- Through nine games, Stephen Curry is on pace to top his 2015-16 MVP season, considered one of the best offensive seasons in NBA history.
- Curry is scoring more points, more efficiently than ever, and seems to have even more mastery on the offensive end.
- Few people thought Curry could win another MVP playing alongside Kevin Durant, but his play so far has made it possible.
- It’s debatable if Curry is the best overall player on the Warriors, but he’s their most important, and if he continues to dominate like this, the league should be terrified of Golden State.
In the 2015-16 season, Stephen Curry rose to new heights with one of the greatest individual seasons in NBA history, for a Golden State Warriors team that had the best regular season in NBA history in going 73-9.

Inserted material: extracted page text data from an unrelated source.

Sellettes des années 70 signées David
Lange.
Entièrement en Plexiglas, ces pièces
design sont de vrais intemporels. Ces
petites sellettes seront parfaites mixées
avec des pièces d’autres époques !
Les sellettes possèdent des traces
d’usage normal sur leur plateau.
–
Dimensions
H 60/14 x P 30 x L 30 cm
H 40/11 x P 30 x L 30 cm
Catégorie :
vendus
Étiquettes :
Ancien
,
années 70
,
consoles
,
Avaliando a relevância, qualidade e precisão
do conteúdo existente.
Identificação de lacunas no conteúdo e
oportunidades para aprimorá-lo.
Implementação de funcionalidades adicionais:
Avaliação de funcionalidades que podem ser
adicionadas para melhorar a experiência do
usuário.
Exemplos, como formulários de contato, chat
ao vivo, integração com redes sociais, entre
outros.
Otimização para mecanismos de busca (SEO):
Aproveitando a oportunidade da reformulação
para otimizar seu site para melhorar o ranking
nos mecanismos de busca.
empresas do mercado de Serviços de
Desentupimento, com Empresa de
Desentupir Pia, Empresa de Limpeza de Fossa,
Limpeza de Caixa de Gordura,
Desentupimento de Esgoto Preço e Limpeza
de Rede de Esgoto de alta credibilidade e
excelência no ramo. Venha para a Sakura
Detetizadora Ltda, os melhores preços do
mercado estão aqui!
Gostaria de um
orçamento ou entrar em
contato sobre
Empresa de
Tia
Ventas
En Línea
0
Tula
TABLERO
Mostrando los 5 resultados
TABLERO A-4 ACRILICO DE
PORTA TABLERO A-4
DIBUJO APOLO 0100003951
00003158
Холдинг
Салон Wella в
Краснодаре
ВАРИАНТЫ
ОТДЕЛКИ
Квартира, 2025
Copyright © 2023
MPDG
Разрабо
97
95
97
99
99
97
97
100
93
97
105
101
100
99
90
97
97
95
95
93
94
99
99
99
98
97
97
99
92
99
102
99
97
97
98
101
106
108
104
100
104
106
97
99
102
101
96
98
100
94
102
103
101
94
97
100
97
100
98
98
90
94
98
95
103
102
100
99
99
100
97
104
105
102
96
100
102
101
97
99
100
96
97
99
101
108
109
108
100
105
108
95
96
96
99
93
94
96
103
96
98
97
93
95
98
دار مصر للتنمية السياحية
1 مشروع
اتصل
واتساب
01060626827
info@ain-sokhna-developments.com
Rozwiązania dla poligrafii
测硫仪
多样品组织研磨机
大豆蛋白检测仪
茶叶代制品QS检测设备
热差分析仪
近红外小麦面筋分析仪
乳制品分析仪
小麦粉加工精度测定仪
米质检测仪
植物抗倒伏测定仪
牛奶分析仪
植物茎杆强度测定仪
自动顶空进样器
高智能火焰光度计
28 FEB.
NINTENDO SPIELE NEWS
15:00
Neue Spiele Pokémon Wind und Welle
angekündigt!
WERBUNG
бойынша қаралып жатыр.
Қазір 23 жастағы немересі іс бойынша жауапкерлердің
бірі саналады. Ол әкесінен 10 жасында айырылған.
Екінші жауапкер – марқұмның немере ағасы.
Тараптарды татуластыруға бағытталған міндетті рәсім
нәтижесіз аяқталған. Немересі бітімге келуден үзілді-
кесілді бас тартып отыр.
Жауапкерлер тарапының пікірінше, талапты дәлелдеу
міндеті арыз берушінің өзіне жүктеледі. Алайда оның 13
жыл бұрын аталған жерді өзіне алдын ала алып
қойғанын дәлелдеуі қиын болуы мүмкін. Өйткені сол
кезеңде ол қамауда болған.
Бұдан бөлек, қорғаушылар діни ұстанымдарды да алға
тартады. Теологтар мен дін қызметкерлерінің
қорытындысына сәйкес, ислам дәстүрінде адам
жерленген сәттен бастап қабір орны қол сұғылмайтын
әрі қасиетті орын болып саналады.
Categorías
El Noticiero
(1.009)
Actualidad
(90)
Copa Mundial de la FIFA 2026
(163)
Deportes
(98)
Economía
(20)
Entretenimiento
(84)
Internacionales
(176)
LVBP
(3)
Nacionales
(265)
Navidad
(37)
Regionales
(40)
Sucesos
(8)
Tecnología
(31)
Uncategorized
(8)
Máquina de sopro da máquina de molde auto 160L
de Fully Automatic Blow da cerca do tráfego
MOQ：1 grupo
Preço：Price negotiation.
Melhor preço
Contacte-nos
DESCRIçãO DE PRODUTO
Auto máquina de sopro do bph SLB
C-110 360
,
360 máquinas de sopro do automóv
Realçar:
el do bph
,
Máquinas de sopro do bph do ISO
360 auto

Curry averaged 30 points per game on 52% shooting, 44% from three, with 5 rebounds and nearly 7 assists per game, taking home his second straight MVP award and the first-ever unanimous MVP.
Curry stamped in a new era of basketball, changing the way both offenses and defences around the league behaved with his unrivalled marksmanship.
And yet, somehow, in the first nine games of the 2018-19 season, Curry is on pace to shatter that campaign.
Curry is averaging 33 points, 5 rebounds, and 6 assists per game while shooting a hair under 55% from the field and 53% from three. Those numbers exceed his start to the 2015-16 season when he came blazing out of the gates and made the NBA world gasp a collective, “Whoa.”
Curry’s star has dulled (if only slightly) the last two seasons, as he gave up the ball more to Kevin Durant while the Warriors adjusted to their newest star. Last year, Curry showed hints of his 2015-16 self, but also had one of his more injury-riddled seasons, playing just 51 games of a possible 82.
Now Curry seems to be sending a message.
Perhaps the NBA world should have taken notice this year when the Warriors spoke candidly about how Curry and Durant were both left out of preseason MVP talk. Head coach Steve Kerr said Curry was aware of such chatter, while Durant said the award seems to be for up-and-comers, rather than the league’s most consistent and established dominant forces. Curry is proving he’s still the player from the 2015-16 season.
This season, Curry seems to have a better grasp on where he stands with the 8-1 Warriors. Three years ago, he was the central focus of the offence, the clear No. 1 option, even on a team that prioritised getting everyone involved. The past two years were a feeling-out process where it was rare to see Curry and Durant dominate at the same time while the team played in its trademark, unselfish way.
This year, there are both tangible and intangible ways to tell Curry is more in control. His shot attempts are up, which is notable for a player sharing the ball with a player like Durant. Curry’s efficiency is also through the roof, suggesting he’s found ways to benefit from the weapons that surround him – i.e., he’s picking his spots better and thinking less than he might have the last two years.
His efficient field goal percentage (which accounts for three-pointers vs. two-pointers) is a ridiculous 70.1%, a number typically reserved for big men who only hover near the basket.
The intangible qualities are harder to pinpoint. Curry’s game has an overall mastery to it that seems slightly different than in years past.
Curry rose to prominence because of an outrageous shot selection that made the entire sport of basketball reconsider what should happen in an offensive possession. Curry’s list of greatest hits is long, but some of these attempts are audacious, even by his standards.
Preseason predictions that left Curry and Durant out of the conversation were not slights; it’s just hard to imagine voters choosing one of the two players when they have each other. In some ways, they almost cancel each other out.
What makes Curry’s start to the season even more impressive is that it has hardly been a one-person show. After Curry dropped 51 points on the Washington Wizards, Kevin Durant took over the next game, scoring 41 points, with 25 in the fourth quarter. Two games later, Klay Thompson scored 52 points and hit a record-breaking (Curry’s record, mind you) 14 three-pointers in three quarters.
On Wednesday, the Warriors took down the New Orleans Pelicans, with Curry scoring 37 points on a tidy 12-of-20 shooting, 7-of-11 from downtown. People hardly batted an eye, and such has been the Warriors’ theatrics of late.
As ESPN’s Brian Windhorst noted, the list of players in NBA history to win two MVPs and three championships is slim and Curry is on it. The list of players to win three MVPs and four championships is even smaller, and Curry has a good shot at it this year if his pace continues.
Steve Nash told Windhorst that talks about Curry’s place among the league’s all-time best players should already be underway.
“I hate to break it to you, but he’s already an all-time great,” Nash said. “He’s the ultimate one-off. He’s the evolution of basketball. It evolved before our eyes.”
This season, Curry has somehow seemed to raise his ceiling, and if it continues, he’ll somehow raise the ceiling on a team that has been dominating the league for years. If Curry and the Warriors keep this up, talk about possible challengers to the reigning champions may as well be shelved.